▼

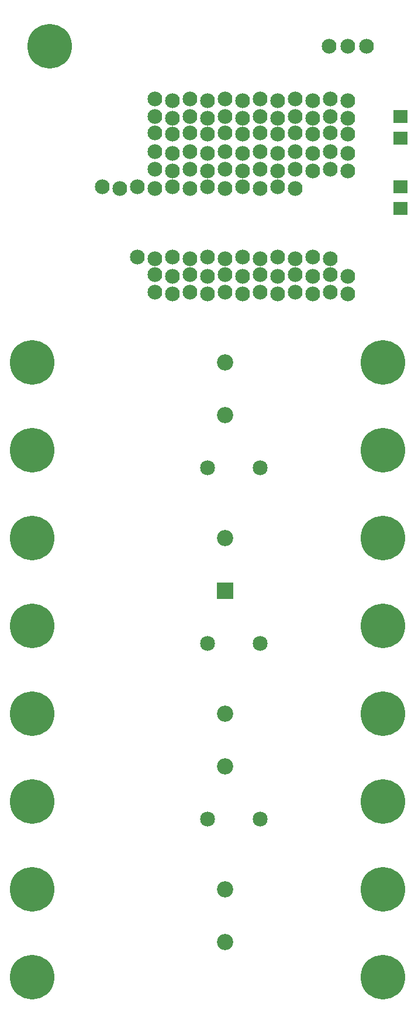
<source format=gts>
G04 MADE WITH FRITZING*
G04 WWW.FRITZING.ORG*
G04 DOUBLE SIDED*
G04 HOLES PLATED*
G04 CONTOUR ON CENTER OF CONTOUR VECTOR*
%ASAXBY*%
%FSLAX23Y23*%
%MOIN*%
%OFA0B0*%
%SFA1.0B1.0*%
%ADD10C,0.085000*%
%ADD11C,0.092000*%
%ADD12C,0.254000*%
%ADD13C,0.084000*%
%ADD14R,0.092000X0.092000*%
%ADD15R,0.084803X0.072992*%
%ADD16C,0.030000*%
%LNMASK1*%
G90*
G70*
G54D10*
X1573Y3286D03*
X1273Y3286D03*
X1273Y2286D03*
X1573Y2286D03*
X1273Y1286D03*
X1573Y1286D03*
G54D11*
X1373Y586D03*
X1373Y886D03*
G54D12*
X2273Y1886D03*
X2273Y1886D03*
X373Y5686D03*
X373Y5686D03*
X273Y3386D03*
X273Y3386D03*
X2273Y1386D03*
X2273Y1386D03*
X273Y886D03*
X273Y886D03*
X273Y2886D03*
X273Y2886D03*
X273Y2386D03*
X273Y2386D03*
X273Y3886D03*
X273Y3886D03*
X2273Y3386D03*
X2273Y3386D03*
X2273Y886D03*
X2273Y886D03*
X2273Y2886D03*
X2273Y2886D03*
X273Y1386D03*
X273Y1386D03*
X2273Y3886D03*
X2273Y3886D03*
X273Y1886D03*
X273Y1886D03*
X273Y386D03*
X273Y386D03*
X2273Y386D03*
X2273Y386D03*
G54D11*
X1373Y3586D03*
X1373Y3886D03*
X1373Y1586D03*
X1373Y1886D03*
X1373Y2586D03*
X1373Y2886D03*
G54D13*
X2073Y4278D03*
X1973Y4286D03*
X1873Y4278D03*
X1773Y4286D03*
X1673Y4278D03*
X1573Y4286D03*
X1473Y4278D03*
X1373Y4286D03*
X1273Y4278D03*
X1173Y4286D03*
X1073Y4278D03*
X973Y4286D03*
X2073Y4278D03*
X1973Y4286D03*
X1873Y4278D03*
X1773Y4286D03*
X1673Y4278D03*
X1573Y4286D03*
X1473Y4278D03*
X1373Y4286D03*
X1273Y4278D03*
X1173Y4286D03*
X1073Y4278D03*
X973Y4286D03*
X2073Y5278D03*
X1973Y5286D03*
X1873Y5278D03*
X1773Y5286D03*
X1673Y5278D03*
X1573Y5286D03*
X1473Y5278D03*
X1373Y5286D03*
X1273Y5278D03*
X1173Y5286D03*
X1073Y5278D03*
X973Y5286D03*
X2073Y5278D03*
X1973Y5286D03*
X1873Y5278D03*
X1773Y5286D03*
X1673Y5278D03*
X1573Y5286D03*
X1473Y5278D03*
X1373Y5286D03*
X1273Y5278D03*
X1173Y5286D03*
X1073Y5278D03*
X973Y5286D03*
X2073Y5378D03*
X1973Y5386D03*
X1873Y5378D03*
X1773Y5386D03*
X1673Y5378D03*
X1573Y5386D03*
X1473Y5378D03*
X1373Y5386D03*
X1273Y5378D03*
X1173Y5386D03*
X1073Y5378D03*
X973Y5386D03*
X2073Y5378D03*
X1973Y5386D03*
X1873Y5378D03*
X1773Y5386D03*
X1673Y5378D03*
X1573Y5386D03*
X1473Y5378D03*
X1373Y5386D03*
X1273Y5378D03*
X1173Y5386D03*
X1073Y5378D03*
X973Y5386D03*
X973Y5194D03*
X1073Y5186D03*
X1173Y5194D03*
X1273Y5186D03*
X1373Y5194D03*
X1473Y5186D03*
X1573Y5194D03*
X1673Y5186D03*
X1773Y5194D03*
X1873Y5186D03*
X1973Y5194D03*
X2073Y5186D03*
X973Y5194D03*
X1073Y5186D03*
X1173Y5194D03*
X1273Y5186D03*
X1373Y5194D03*
X1473Y5186D03*
X1573Y5194D03*
X1673Y5186D03*
X1773Y5194D03*
X1873Y5186D03*
X1973Y5194D03*
X2073Y5186D03*
X2073Y5078D03*
X1973Y5086D03*
X1873Y5078D03*
X1773Y5086D03*
X1673Y5078D03*
X1573Y5086D03*
X1473Y5078D03*
X1373Y5086D03*
X1273Y5078D03*
X1173Y5086D03*
X1073Y5078D03*
X973Y5086D03*
X2073Y5078D03*
X1973Y5086D03*
X1873Y5078D03*
X1773Y5086D03*
X1673Y5078D03*
X1573Y5086D03*
X1473Y5078D03*
X1373Y5086D03*
X1273Y5078D03*
X1173Y5086D03*
X1073Y5078D03*
X973Y5086D03*
X2073Y4978D03*
X1973Y4986D03*
X1873Y4978D03*
X1773Y4986D03*
X1673Y4978D03*
X1573Y4986D03*
X1473Y4978D03*
X1373Y4986D03*
X1273Y4978D03*
X1173Y4986D03*
X1073Y4978D03*
X973Y4986D03*
X2073Y4978D03*
X1973Y4986D03*
X1873Y4978D03*
X1773Y4986D03*
X1673Y4978D03*
X1573Y4986D03*
X1473Y4978D03*
X1373Y4986D03*
X1273Y4978D03*
X1173Y4986D03*
X1073Y4978D03*
X973Y4986D03*
X1773Y4878D03*
X1673Y4886D03*
X1573Y4878D03*
X1473Y4886D03*
X1373Y4878D03*
X1273Y4886D03*
X1173Y4878D03*
X1073Y4886D03*
X973Y4878D03*
X873Y4886D03*
X773Y4878D03*
X673Y4886D03*
X1773Y4878D03*
X1673Y4886D03*
X1573Y4878D03*
X1473Y4886D03*
X1373Y4878D03*
X1273Y4886D03*
X1173Y4878D03*
X1073Y4886D03*
X973Y4878D03*
X873Y4886D03*
X773Y4878D03*
X673Y4886D03*
X2073Y4378D03*
X1973Y4386D03*
X1873Y4378D03*
X1773Y4386D03*
X1673Y4378D03*
X1573Y4386D03*
X1473Y4378D03*
X1373Y4386D03*
X1273Y4378D03*
X1173Y4386D03*
X1073Y4378D03*
X973Y4386D03*
X2073Y4378D03*
X1973Y4386D03*
X1873Y4378D03*
X1773Y4386D03*
X1673Y4378D03*
X1573Y4386D03*
X1473Y4378D03*
X1373Y4386D03*
X1273Y4378D03*
X1173Y4386D03*
X1073Y4378D03*
X973Y4386D03*
X1973Y4478D03*
X1873Y4486D03*
X1773Y4478D03*
X1673Y4486D03*
X1573Y4478D03*
X1473Y4486D03*
X1373Y4478D03*
X1273Y4486D03*
X1173Y4478D03*
X1073Y4486D03*
X973Y4478D03*
X873Y4486D03*
X1973Y4478D03*
X1873Y4486D03*
X1773Y4478D03*
X1673Y4486D03*
X1573Y4478D03*
X1473Y4486D03*
X1373Y4478D03*
X1273Y4486D03*
X1173Y4478D03*
X1073Y4486D03*
X973Y4478D03*
X873Y4486D03*
G54D12*
X2273Y2386D03*
X2273Y2386D03*
G54D13*
X1966Y5686D03*
X2073Y5686D03*
X2180Y5686D03*
X1966Y5686D03*
X2073Y5686D03*
X2180Y5686D03*
G54D14*
X1373Y2586D03*
G54D15*
X2373Y5164D03*
X2373Y5286D03*
X2373Y4764D03*
X2373Y4886D03*
G54D16*
G36*
X1342Y617D02*
X1404Y617D01*
X1404Y555D01*
X1342Y555D01*
X1342Y617D01*
G37*
D02*
G36*
X1342Y3617D02*
X1404Y3617D01*
X1404Y3555D01*
X1342Y3555D01*
X1342Y3617D01*
G37*
D02*
G36*
X1342Y1617D02*
X1404Y1617D01*
X1404Y1555D01*
X1342Y1555D01*
X1342Y1617D01*
G37*
D02*
G04 End of Mask1*
M02*
</source>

▲

:: WORK INSTRUCTIONS ::
Which lines of the data hold the string "FRITZING"? Return each of them.

:: EXPECTED ANSWER ::
G04 MADE WITH FRITZING*
G04 WWW.FRITZING.ORG*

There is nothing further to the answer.